* EXTRAIT PROPOSÉ *
━━━━━━━━

MADE IN BANGLADESH : trois mots pour un enfer textile

En salles le 4 décembre, le long-métrage "Made in Bangladesh" de Rubaiyat Hossain dépeint les conditions de travail désastreuses des ouvrières du textile. Un film touchant et d'utilité publique qui met en lumière une réalité terrible. Focus.

MADE IN BANGLADESH : trois mots pour un enfer textile
© Pyramide Distribution

Tout commence dans les années 80. Les Etats-Unis et les pays européens délaissent Taïwan et focalisent leur attention sur le Bangladesh, un pays extrêmement pauvre où ils pourront trouver une main-d'œuvre dérisoire et augmenter considérablement leur marge dans le secteur textile.
Quarante ans plus tard, ce petit pays d'Asie est devenu le deuxième plus grand exportateur mondial de vêtements derrière la Chine, mobilisant environ 4 millions d'ouvriers dans près de 4 500 ateliers. On y fabrique ainsi des vêtements pour des marques occidentales mondialement connues comme H&M, Calvin Klein, Gap, Carrefour ou Walmart...
Pour se rendre compte du volume que cela représente, il suffit de se pencher sur ce chiffre : 80. Cela représente le pourcentage des exportations totales du pays. Au total, 60% des habits vendus en Europe proviennent des usines bangladaises.
Mais à quel prix pour ceux qui fabriquent les jeans eu autres t-shirts ? Dans le long-métrage Made in Bangladesh, la cinéaste Rubaiyat Hossain se penche justement avec humanité sur les travailleuses de ce secteur. Inspirée par le parcours de Daliya Akter et de son combat syndical acharné et médiatisé, elle montre ô combien les injustices sont criantes.

━━━━━━━━

* DONNÉES DISPONIBLES *
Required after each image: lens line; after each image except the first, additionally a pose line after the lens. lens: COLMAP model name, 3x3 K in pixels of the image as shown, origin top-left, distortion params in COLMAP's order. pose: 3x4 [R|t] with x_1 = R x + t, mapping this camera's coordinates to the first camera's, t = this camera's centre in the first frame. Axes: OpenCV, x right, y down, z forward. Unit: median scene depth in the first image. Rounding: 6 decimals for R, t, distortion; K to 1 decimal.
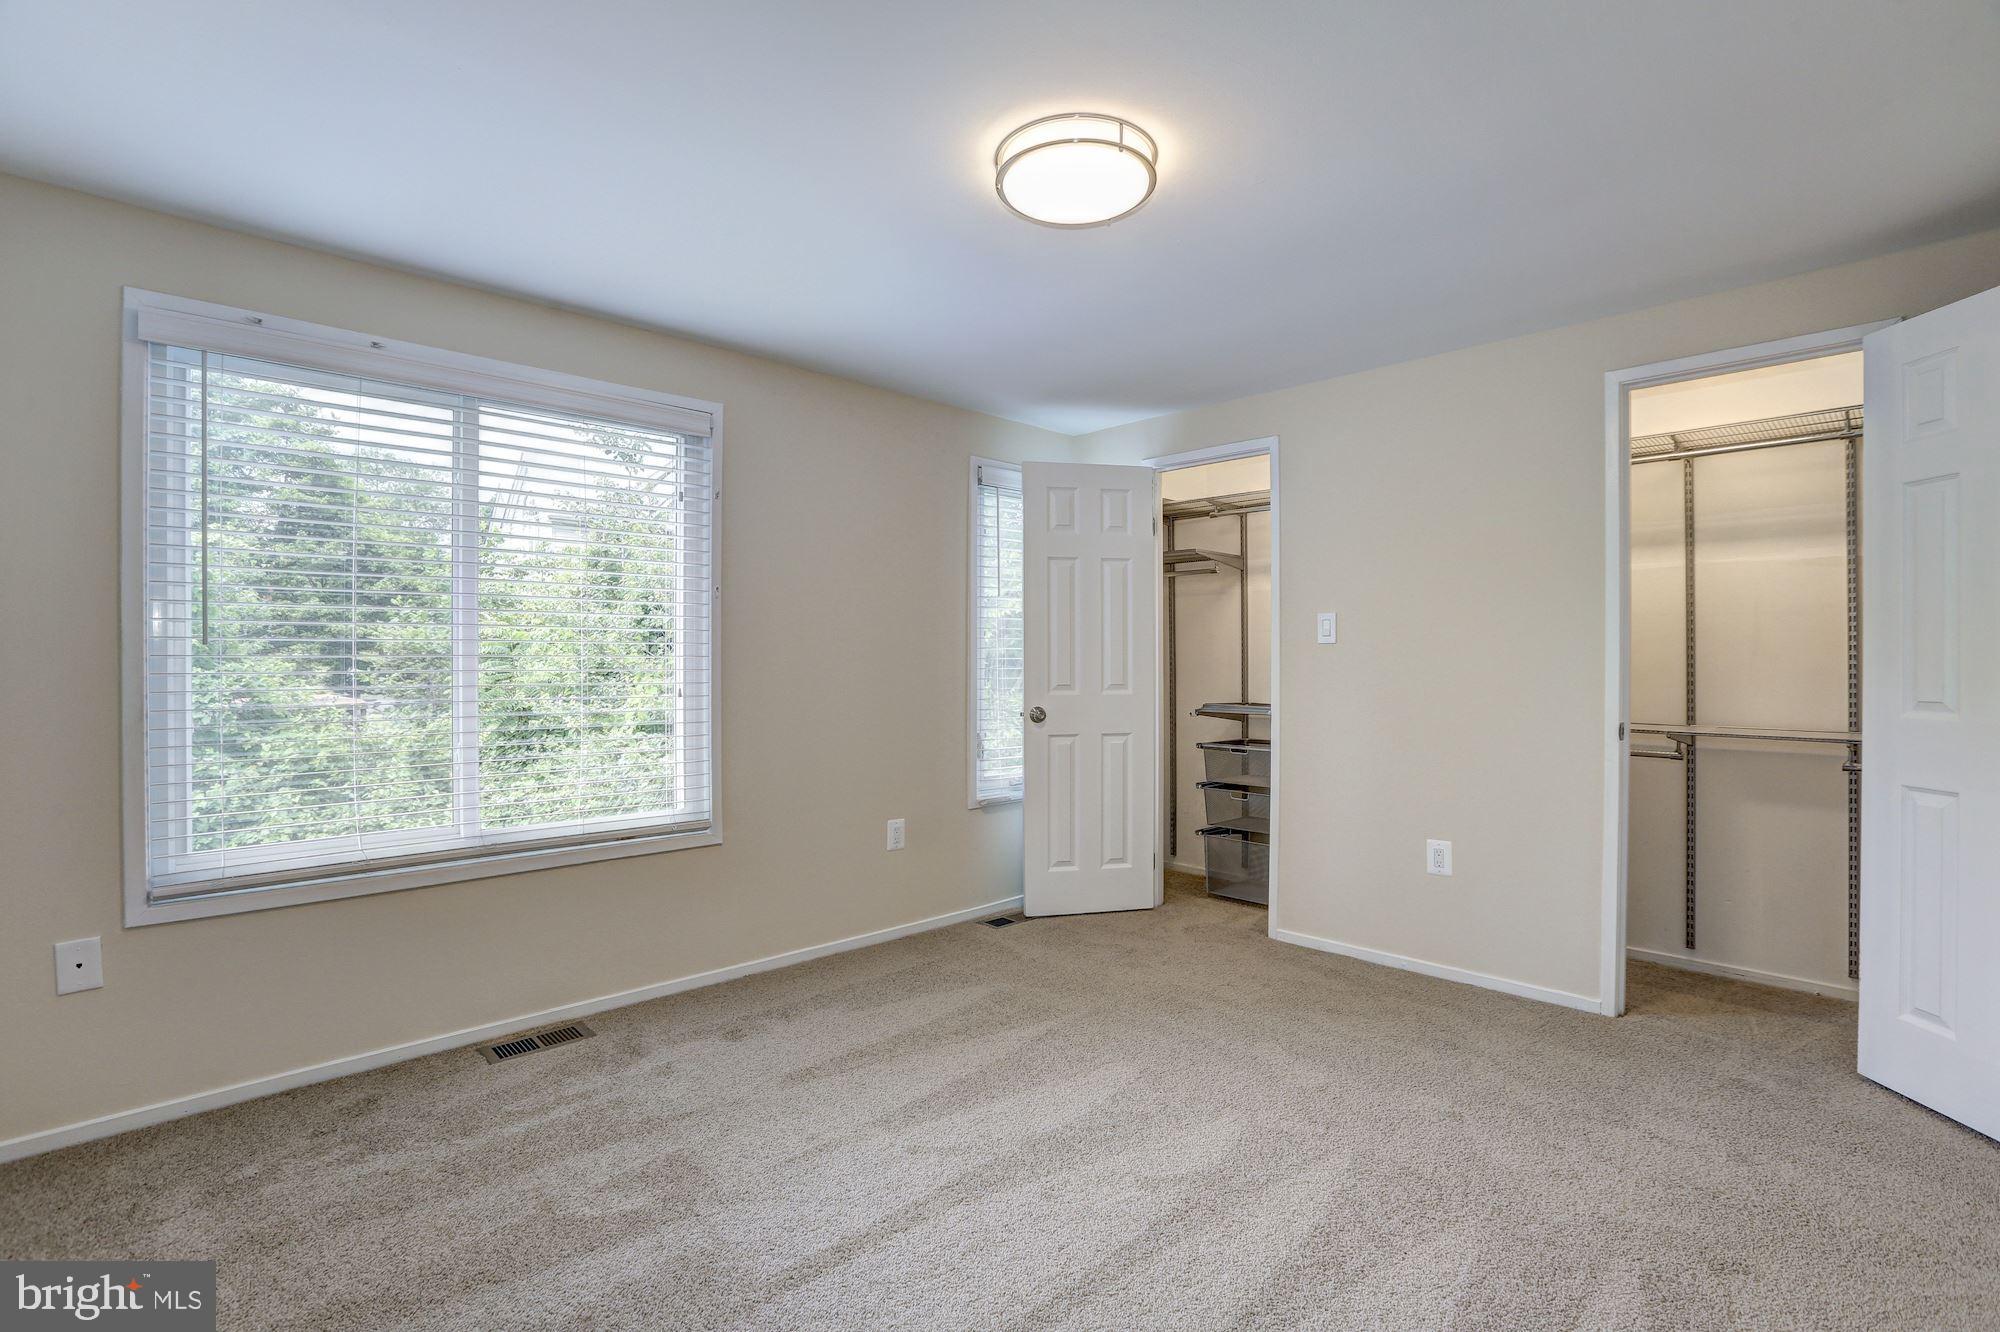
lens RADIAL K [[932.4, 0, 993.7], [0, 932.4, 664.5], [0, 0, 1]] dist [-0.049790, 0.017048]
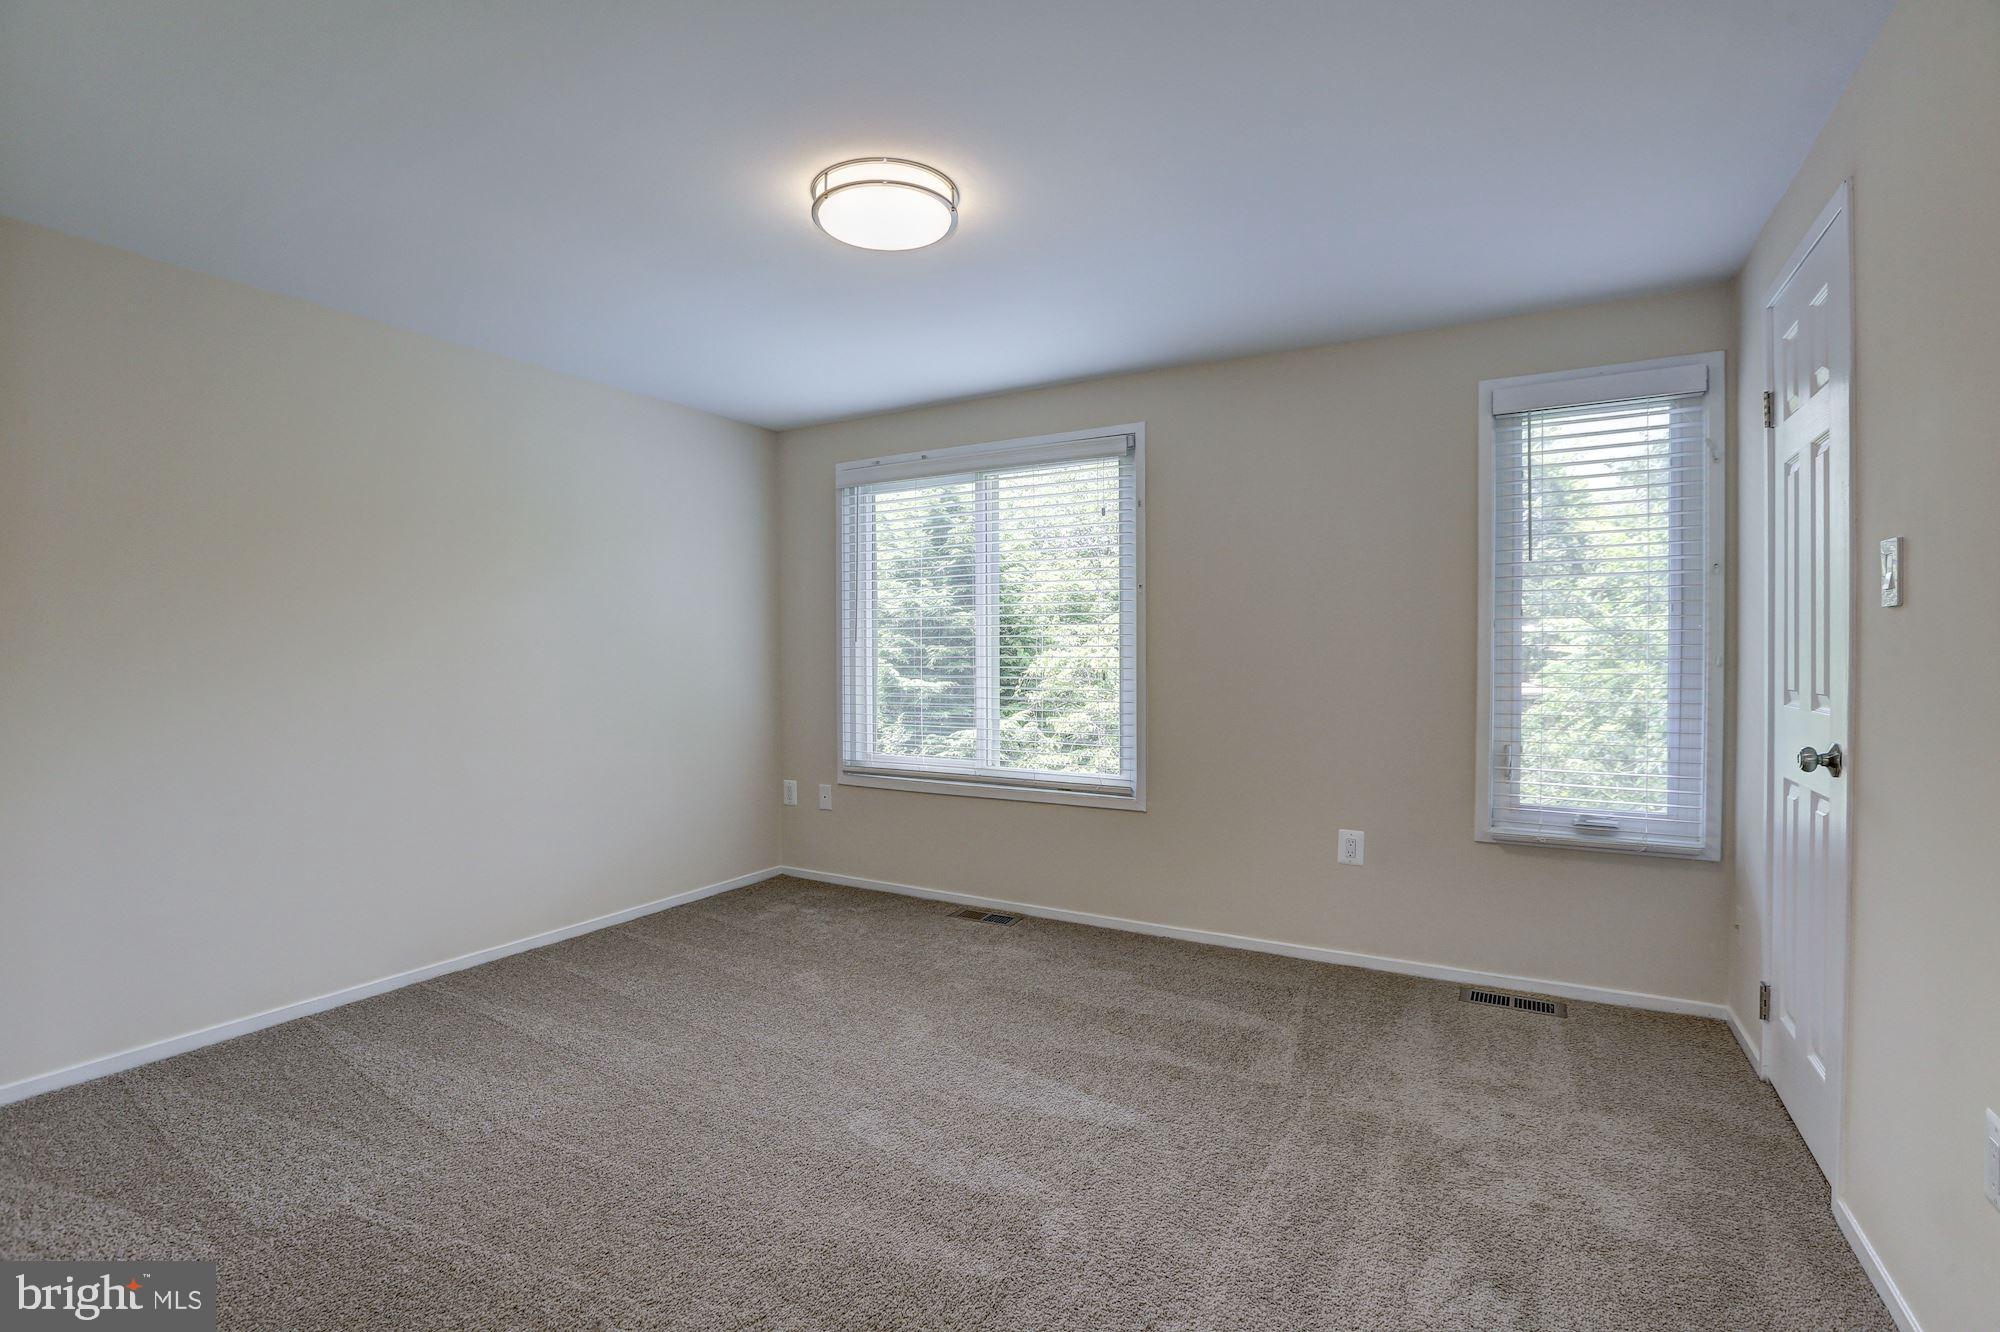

━━━━━━━━

* CONSIGNE 1 *
Reproduisez à l'identique le passage de l'extrait proposé qui commence par « Pour se rendre » et se poursuit jusqu'à « injustices sont criantes. ».
* CONSIGNE 2 *
Indiquez, d'après l'extrait proposé, quel rang le Bangladesh occupe aujourd'hui parmi les exportateurs mondiaux de vêtements.

* RÉPONSE ATTENDUE 1 *
Pour se rendre compte du volume que cela représente, il suffit de se pencher sur ce chiffre : 80. Cela représente le pourcentage des exportations totales du pays. Au total, 60% des habits vendus en Europe proviennent des usines bangladaises.
Mais à quel prix pour ceux qui fabriquent les jeans eu autres t-shirts ? Dans le long-métrage Made in Bangladesh, la cinéaste Rubaiyat Hossain se penche justement avec humanité sur les travailleuses de ce secteur. Inspirée par le parcours de Daliya Akter et de son combat syndical acharné et médiatisé, elle montre ô combien les injustices sont criantes.

* RÉPONSE ATTENDUE 2 *
Le Bangladesh est le deuxième plus grand exportateur mondial de vêtements, derrière la Chine.